The 8-year timetable is too long; and far too much of the burden in the first couple of years has been placed on tax hikes, and far too little on reduced government consumption. As the Centre for Policy Studies reminds us, planned cuts to government expenditure over this Parliament (about 4 per cent in real terms) pale in comparison to the huge expansion (61 per cent in real terms) of the state under Labour (albeit over a longer period).
We keep hearing that the chancellor’s mix is 80 per cent–20 per cent in favour of spending cuts, and that this is what international organisations believe to be the optimal mix. Even if that were true – our problem is one of excessive spending, not one of excessively low tax, so I would have focused exclusively on tackling our bloated state – this omits a crucial caveat. The evidence is that it is government current spending (including wages or benefits) not government capex (such as roads) that should be cut to maximise growth.
The bigger issue is that Osborne hasn’t actually delivered 80-20. The Institute for Fiscal Studies reveals that more than half of the fiscal consolidation in 2011-12 and a third in 2012-13 came from tax hikes. The chancellor’s claim is right over time, but misleading in the short-term. It is also clear that an unhealthily large chunk of the consolidation by 2013-14 is still accounted for by tax hikes and cuts to capex. It is only by 2015-16 that the share of tax hikes in the cumulative reduction of the deficit falls to a fifth (19 per cent).

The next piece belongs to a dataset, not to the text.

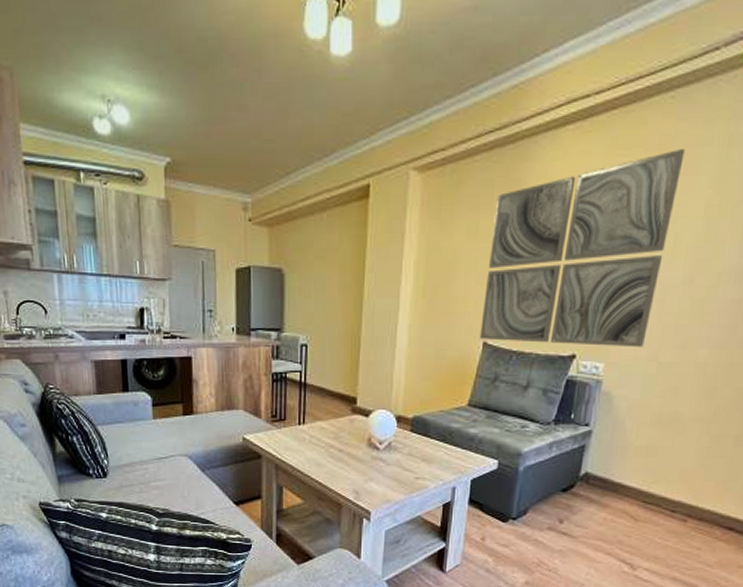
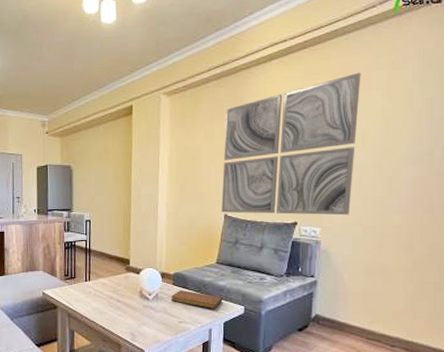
notebook: none [408,438,473,462] -> present [171,289,223,309]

By 2017-18, it is down to 15 per cent, with the relative importance of capex cuts also falling.
Given that tax hikes damage growth, as does cutting capex (unless it is replaced by private investment), the fact that both of these have been front-ended in this way are one reason – there are of course many others – why the UK’s performance is so poor. GDP is now forecast by the Office for Budget Responsibility to grow by 4.3 per cent over this Parliament, compared to the 6.7 per cent forecast in March and the 11.2 per cent originally forecast in the Emergency Budget of June 2010. It is excellent news that Osborne will be seeking a healthier cuts to tax hikes balance after the next election – but by then it may well be too late.

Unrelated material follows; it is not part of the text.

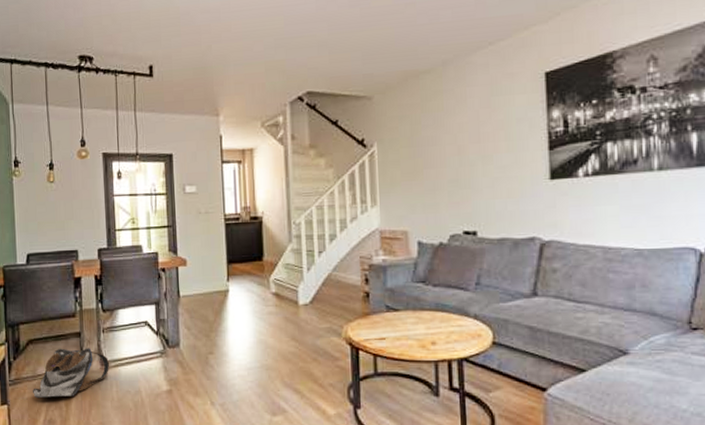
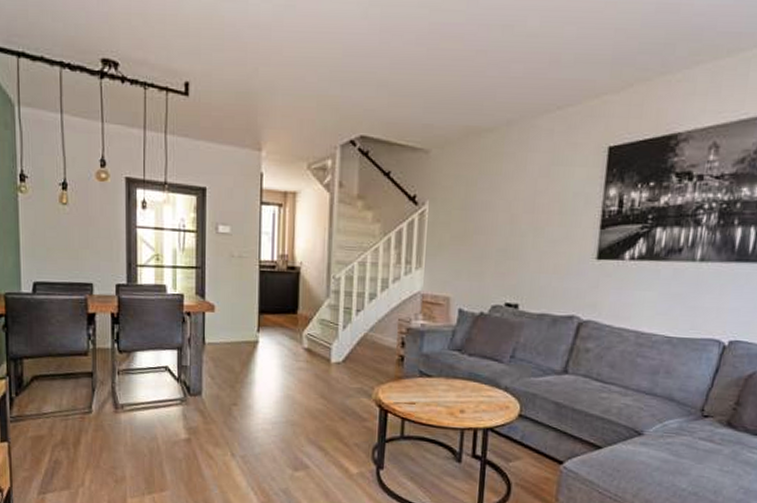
backpack: present [33,348,110,399] -> none [37,387,125,438]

There are plenty of areas in which extra savings could be found. Why is the taxpayer going to fork out £50m to give Old Street’s Silicon Roundabout a facelift? Or take public sector employment: the ONS says that the public sector headcount is down 628,000 from 6.292m in the second quarter of 2010 to 5.664m in the second quarter of this year, a drop of 10 per cent (or 9.5 per cent on a full time equivalent basis). There was a 6.5 per cent fall between the second quarter of 2011 and the second quarter of 2012 alone (5.9 per cent full time equivalents).

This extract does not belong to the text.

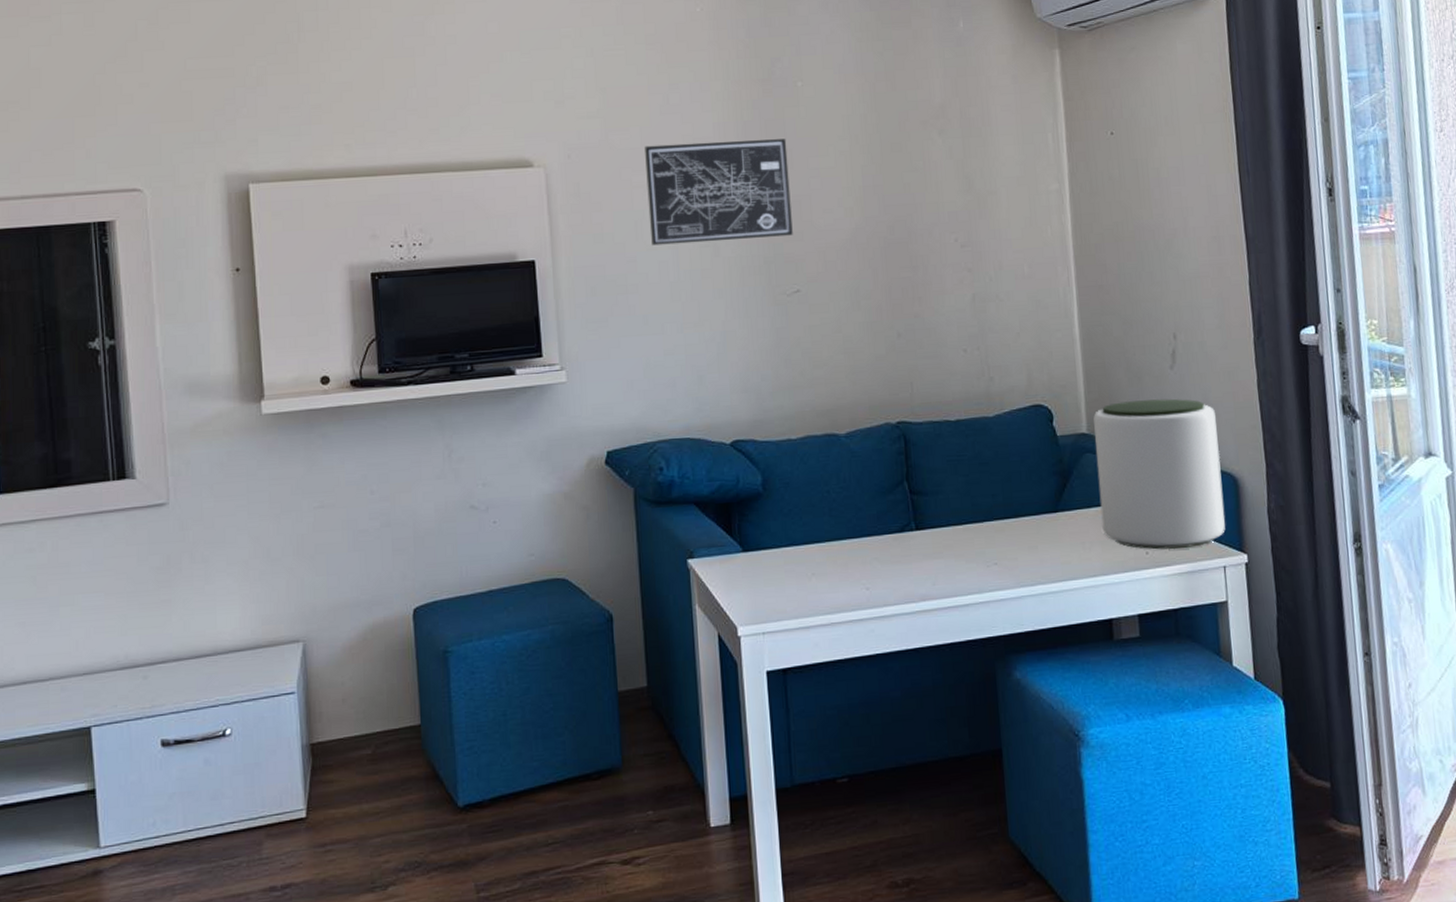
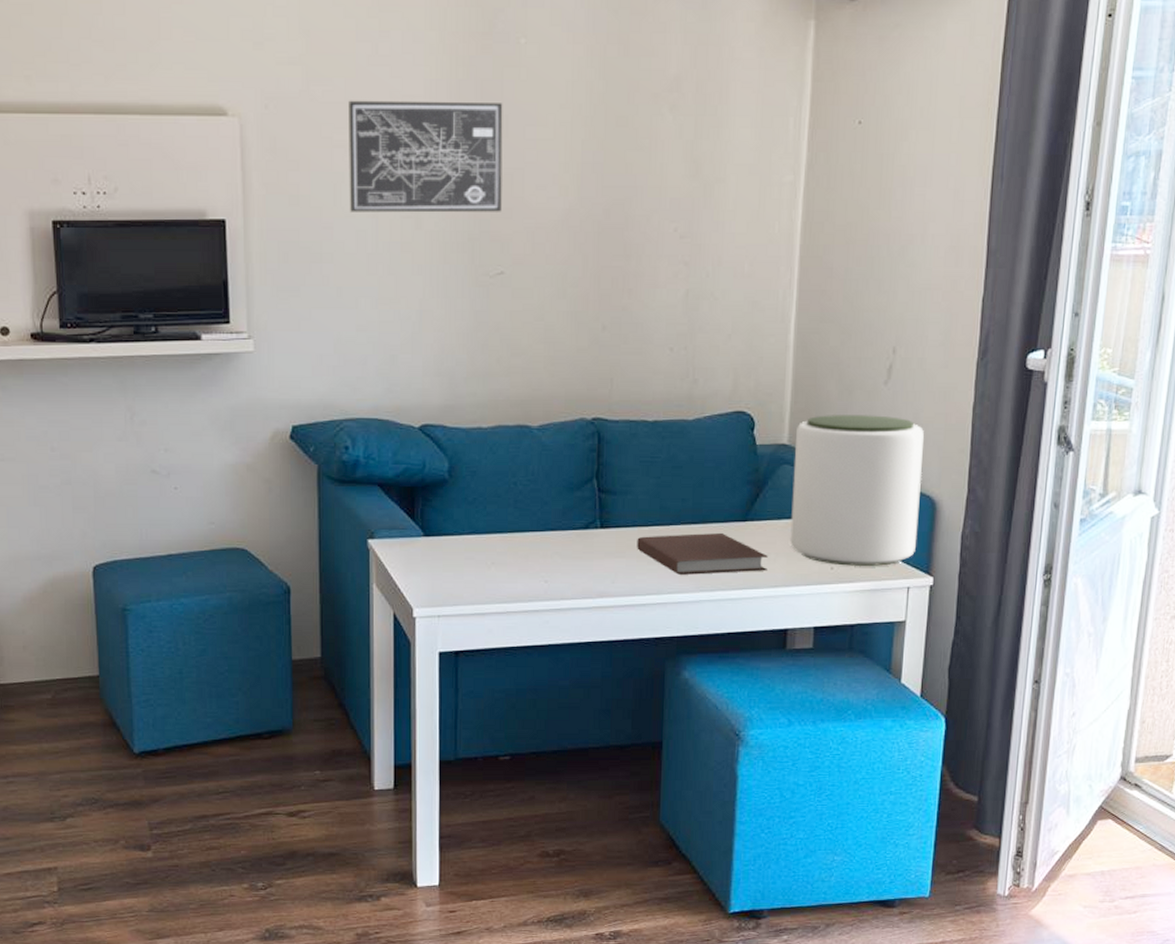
notebook: none [953,525,1084,571] -> present [637,532,768,575]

Yet total pay in the public sector rose from £168.027bn in 2010-11 to £171.217bn in 2011-12, a 1.9 per cent increase. How can this be possible? Some of it might be accounted for by payoffs but it does seem to suggest an explosion in the unit cost of labour in the public sector.
Last but not least, there must be more scope for welfare reform: in 2010-11, 53.4 per cent of households received more from the state than they paid in taxes, up from 43.8 per cent in 2000-01. We need austerity, but it needs to be of the right kind.